For 22-year-old Stamatios "T.K." Kapous II, the St. Petersburg International Folk Fair Society has always held a special place in his family's life.
The organization that traces its beginnings to America's bicentennial was led by his late grandfather for a decade. His father also took an interest in the group whose members trace and celebrate their connection to communities around the world.
Now Kapous is joining a younger generation that is helping to revive the once-vibrant organization known simply as SPIFFS. With backing from St. Stefanos Greek Orthodox Church — known for its annual festivals — Kapous is leading an effort to rebuild the Greek presence in the organization that at one time represented more than 50 countries.
"About two years ago, I went in front of the church board, but there wasn't really a big support then. This time has been great," said Kapous, general manager of Café Gala at the Dalí Museum.

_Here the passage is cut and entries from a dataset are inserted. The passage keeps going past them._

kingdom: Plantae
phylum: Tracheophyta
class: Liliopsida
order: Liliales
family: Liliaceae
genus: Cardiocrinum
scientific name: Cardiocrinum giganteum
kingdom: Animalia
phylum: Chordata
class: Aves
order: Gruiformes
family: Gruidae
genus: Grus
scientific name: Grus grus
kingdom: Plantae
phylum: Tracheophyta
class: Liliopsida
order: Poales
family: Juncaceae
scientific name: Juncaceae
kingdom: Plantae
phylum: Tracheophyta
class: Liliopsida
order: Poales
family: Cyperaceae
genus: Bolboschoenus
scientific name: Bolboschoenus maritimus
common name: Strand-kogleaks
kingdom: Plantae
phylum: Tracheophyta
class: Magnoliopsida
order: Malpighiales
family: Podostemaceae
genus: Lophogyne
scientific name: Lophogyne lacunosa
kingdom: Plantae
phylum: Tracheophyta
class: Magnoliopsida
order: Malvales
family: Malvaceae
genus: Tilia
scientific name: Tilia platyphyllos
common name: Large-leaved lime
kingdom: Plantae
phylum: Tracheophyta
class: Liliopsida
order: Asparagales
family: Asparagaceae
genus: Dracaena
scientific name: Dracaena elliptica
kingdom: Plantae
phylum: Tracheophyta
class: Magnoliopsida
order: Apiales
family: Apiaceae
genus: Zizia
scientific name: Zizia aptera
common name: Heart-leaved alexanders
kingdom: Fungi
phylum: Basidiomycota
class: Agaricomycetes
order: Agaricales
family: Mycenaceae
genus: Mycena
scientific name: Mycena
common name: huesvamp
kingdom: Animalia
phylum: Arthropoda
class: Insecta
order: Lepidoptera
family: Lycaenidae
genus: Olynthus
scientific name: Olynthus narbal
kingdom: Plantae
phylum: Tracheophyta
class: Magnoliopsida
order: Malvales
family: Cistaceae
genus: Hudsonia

With young people like Kapous involved, SPIFFS is undergoing a resurgence, executive director Lotta Baumann said. And that bodes well for this weekend's annual international festival at Vinoy Park that will feature a Grand Parade of Nations, with participants from more than 30 countries, and the swearing in of new American citizens.
The event will also showcase food and entertainment from across the world, including American Indian drummers and dancers, pipers and polka. The Greek booth will include educational material as well as favorite foods such as gyros, baklava and rice pudding, Kapous said.
Many recent SPIFFS members are newer immigrants, said Baumann, who returned as executive director last August, after leaving a then-flailing organization more than a dozen years ago. Some of the new groups are from Eastern European countries, such as Bulgaria and Hungary, Baumann said, adding that this year's event will also include representatives from countries such as Ethiopia, Cambodia, Japan and Serbia.
Many of the original groups dropped out because "the people were getting old and tired," she said. "Even my own Swedish Club is not participating anymore. It was always the same people doing the work. The Greeks were members from the beginning and they took a hiatus and now they are back. … Their board is also younger."
As a child, Kapous recalled, he had always been eager to attend the folk fair that had been so important to his grandfather, who was born in Greece.
"SPIFFS has meant a lot to me," the older Kapous said back in 1989. "Everybody came from someplace, you know, and it helps people remember the beautiful things their parents and grandparents brought to this country.
His grandson agrees: "There are still young people in the community that are willing to help and still proud of their heritage."